- **Task item**
For each line below that includes the string "this", show the whole line.

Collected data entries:
((

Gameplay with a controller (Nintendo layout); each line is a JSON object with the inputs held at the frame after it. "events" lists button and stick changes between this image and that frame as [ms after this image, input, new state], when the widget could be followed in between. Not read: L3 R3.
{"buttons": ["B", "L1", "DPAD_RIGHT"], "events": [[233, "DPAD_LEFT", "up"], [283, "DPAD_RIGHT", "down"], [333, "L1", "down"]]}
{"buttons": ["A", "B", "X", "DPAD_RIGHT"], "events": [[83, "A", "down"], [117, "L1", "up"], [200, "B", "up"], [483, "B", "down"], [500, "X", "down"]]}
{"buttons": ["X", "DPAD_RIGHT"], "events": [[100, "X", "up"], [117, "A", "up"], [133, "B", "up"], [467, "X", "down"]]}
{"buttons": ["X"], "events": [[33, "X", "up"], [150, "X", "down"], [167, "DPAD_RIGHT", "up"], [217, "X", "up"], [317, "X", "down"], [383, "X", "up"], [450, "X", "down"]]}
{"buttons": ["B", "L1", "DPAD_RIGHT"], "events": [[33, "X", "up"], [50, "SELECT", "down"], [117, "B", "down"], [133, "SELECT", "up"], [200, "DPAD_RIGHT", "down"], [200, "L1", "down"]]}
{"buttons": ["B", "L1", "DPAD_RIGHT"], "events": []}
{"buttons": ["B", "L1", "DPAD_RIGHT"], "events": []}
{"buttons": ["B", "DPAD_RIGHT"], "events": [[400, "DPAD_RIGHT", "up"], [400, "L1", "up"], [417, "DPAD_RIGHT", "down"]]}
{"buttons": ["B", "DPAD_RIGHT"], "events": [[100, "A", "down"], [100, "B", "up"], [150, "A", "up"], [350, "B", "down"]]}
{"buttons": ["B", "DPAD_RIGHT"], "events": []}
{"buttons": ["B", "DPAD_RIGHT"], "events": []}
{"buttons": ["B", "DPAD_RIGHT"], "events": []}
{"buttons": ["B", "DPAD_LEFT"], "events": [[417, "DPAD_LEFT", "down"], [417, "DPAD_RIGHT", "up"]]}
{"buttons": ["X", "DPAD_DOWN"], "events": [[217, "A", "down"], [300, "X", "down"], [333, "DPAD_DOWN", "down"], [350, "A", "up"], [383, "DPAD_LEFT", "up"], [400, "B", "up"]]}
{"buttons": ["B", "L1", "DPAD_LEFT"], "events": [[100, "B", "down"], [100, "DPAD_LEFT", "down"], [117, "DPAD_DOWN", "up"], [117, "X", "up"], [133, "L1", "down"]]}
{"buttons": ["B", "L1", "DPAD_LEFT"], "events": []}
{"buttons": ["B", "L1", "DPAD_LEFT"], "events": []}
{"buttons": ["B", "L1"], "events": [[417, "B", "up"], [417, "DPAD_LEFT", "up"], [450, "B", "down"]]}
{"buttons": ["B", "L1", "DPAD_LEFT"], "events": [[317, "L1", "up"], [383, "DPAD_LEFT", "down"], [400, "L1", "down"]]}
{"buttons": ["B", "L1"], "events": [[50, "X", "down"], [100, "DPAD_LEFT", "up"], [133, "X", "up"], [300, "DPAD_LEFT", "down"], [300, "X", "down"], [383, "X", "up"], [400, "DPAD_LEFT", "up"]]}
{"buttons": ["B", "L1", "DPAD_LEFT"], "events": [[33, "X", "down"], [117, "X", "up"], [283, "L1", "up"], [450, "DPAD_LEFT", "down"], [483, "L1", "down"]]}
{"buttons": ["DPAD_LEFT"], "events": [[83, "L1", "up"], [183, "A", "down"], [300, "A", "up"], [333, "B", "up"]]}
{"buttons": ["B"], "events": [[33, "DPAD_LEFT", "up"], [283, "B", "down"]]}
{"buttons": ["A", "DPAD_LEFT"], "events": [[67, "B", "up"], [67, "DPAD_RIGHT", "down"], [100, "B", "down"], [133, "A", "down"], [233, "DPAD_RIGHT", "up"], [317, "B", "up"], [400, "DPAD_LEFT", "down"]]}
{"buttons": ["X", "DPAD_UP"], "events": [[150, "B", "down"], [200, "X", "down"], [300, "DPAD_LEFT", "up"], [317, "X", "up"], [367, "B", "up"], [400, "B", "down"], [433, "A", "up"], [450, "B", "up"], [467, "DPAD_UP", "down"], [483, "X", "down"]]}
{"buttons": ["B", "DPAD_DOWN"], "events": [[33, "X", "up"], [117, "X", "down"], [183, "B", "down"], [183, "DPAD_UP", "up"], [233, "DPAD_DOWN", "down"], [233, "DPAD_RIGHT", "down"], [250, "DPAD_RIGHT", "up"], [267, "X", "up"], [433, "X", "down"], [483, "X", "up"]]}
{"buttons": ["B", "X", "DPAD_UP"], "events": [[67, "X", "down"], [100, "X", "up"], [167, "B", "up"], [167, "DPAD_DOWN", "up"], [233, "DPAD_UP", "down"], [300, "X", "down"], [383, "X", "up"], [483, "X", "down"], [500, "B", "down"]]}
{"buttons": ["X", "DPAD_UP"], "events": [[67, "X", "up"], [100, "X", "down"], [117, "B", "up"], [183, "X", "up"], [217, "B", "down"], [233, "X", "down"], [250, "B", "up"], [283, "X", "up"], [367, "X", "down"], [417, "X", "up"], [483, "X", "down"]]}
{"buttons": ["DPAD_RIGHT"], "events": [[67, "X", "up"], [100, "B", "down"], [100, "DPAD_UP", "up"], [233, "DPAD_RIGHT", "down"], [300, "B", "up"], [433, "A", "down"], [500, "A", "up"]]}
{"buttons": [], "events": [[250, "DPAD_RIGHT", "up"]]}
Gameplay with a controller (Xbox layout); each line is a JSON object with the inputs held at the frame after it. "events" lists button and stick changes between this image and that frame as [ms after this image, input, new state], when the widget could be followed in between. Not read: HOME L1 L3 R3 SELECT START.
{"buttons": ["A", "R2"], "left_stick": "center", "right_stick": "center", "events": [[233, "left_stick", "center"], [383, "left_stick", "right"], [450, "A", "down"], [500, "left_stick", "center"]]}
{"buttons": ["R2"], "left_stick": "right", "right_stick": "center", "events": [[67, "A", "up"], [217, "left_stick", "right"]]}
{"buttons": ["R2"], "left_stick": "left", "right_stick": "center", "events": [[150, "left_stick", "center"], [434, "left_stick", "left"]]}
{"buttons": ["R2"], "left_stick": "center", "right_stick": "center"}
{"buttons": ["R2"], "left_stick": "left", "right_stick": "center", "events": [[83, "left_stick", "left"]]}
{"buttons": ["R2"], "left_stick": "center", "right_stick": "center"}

))

- **Task solution**
Gameplay with a controller (Nintendo layout); each line is a JSON object with the inputs held at the frame after it. "events" lists button and stick changes between this image and that frame as [ms after this image, input, new state], when the widget could be followed in between. Not read: L3 R3.
Gameplay with a controller (Xbox layout); each line is a JSON object with the inputs held at the frame after it. "events" lists button and stick changes between this image and that frame as [ms after this image, input, new state], when the widget could be followed in between. Not read: HOME L1 L3 R3 SELECT START.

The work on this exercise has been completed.